> _Problem description_
A faithful copy of the data below is required, leaving out every picture.

> _Data extract_
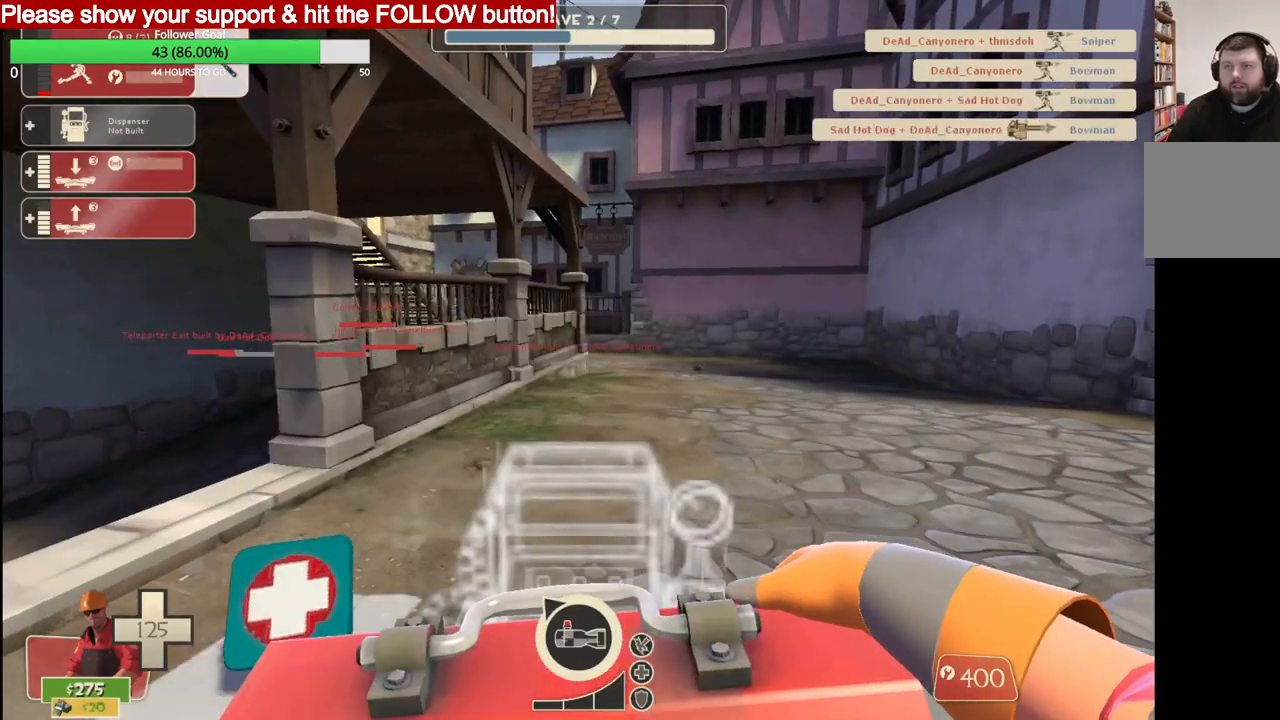
{"buttons": [], "left_stick": "center", "right_stick": "center", "events": []}
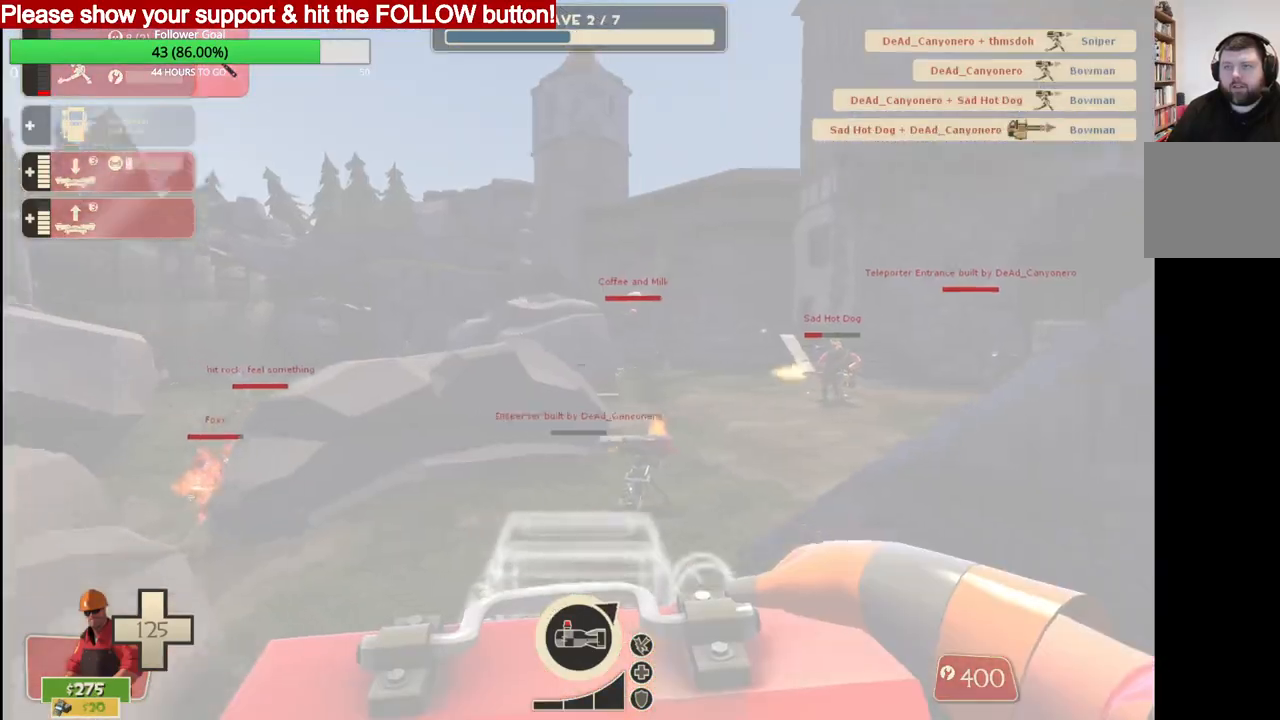
{"buttons": [], "left_stick": "up-left", "right_stick": "center", "events": [[50, "left_stick", "up-left"]]}
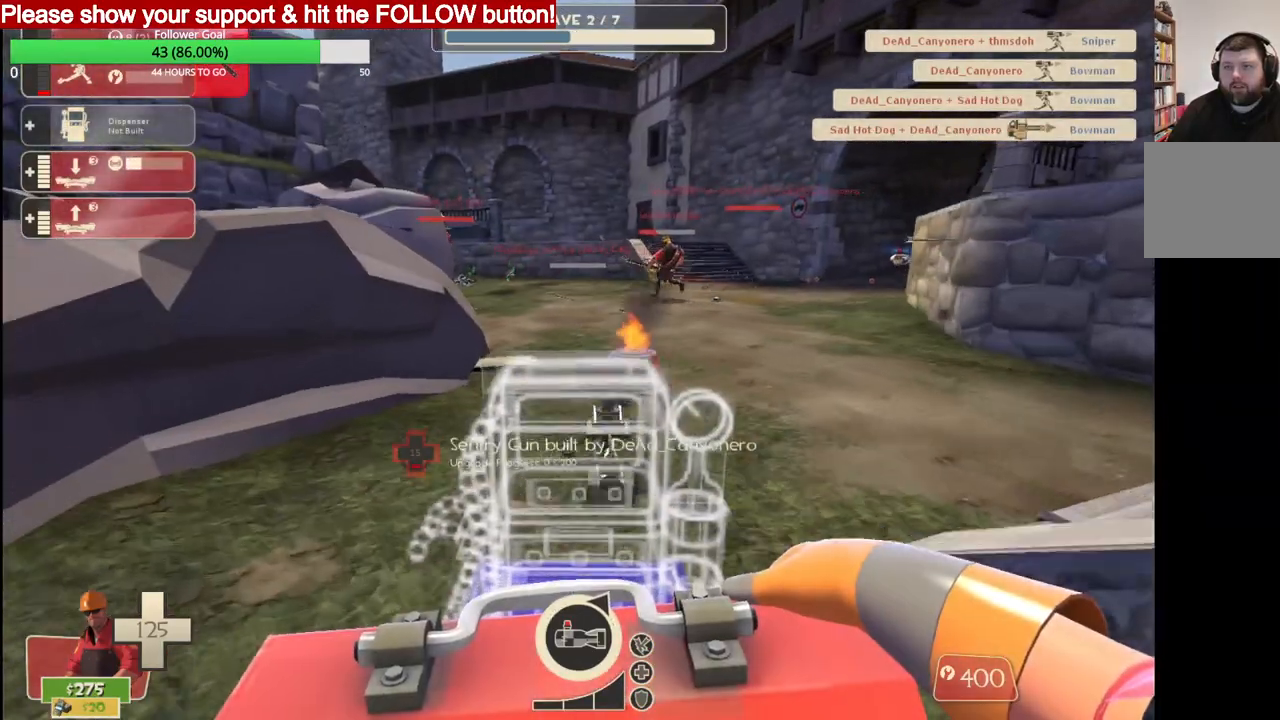
{"buttons": [], "left_stick": "up-right", "right_stick": "center", "events": [[17, "left_stick", "up"], [117, "left_stick", "up-right"]]}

> _Result of the task_
{"buttons": [], "left_stick": "center", "right_stick": "center", "events": []}
{"buttons": [], "left_stick": "up-left", "right_stick": "center", "events": [[50, "left_stick", "up-left"]]}
{"buttons": [], "left_stick": "up-right", "right_stick": "center", "events": [[17, "left_stick", "up"], [117, "left_stick", "up-right"]]}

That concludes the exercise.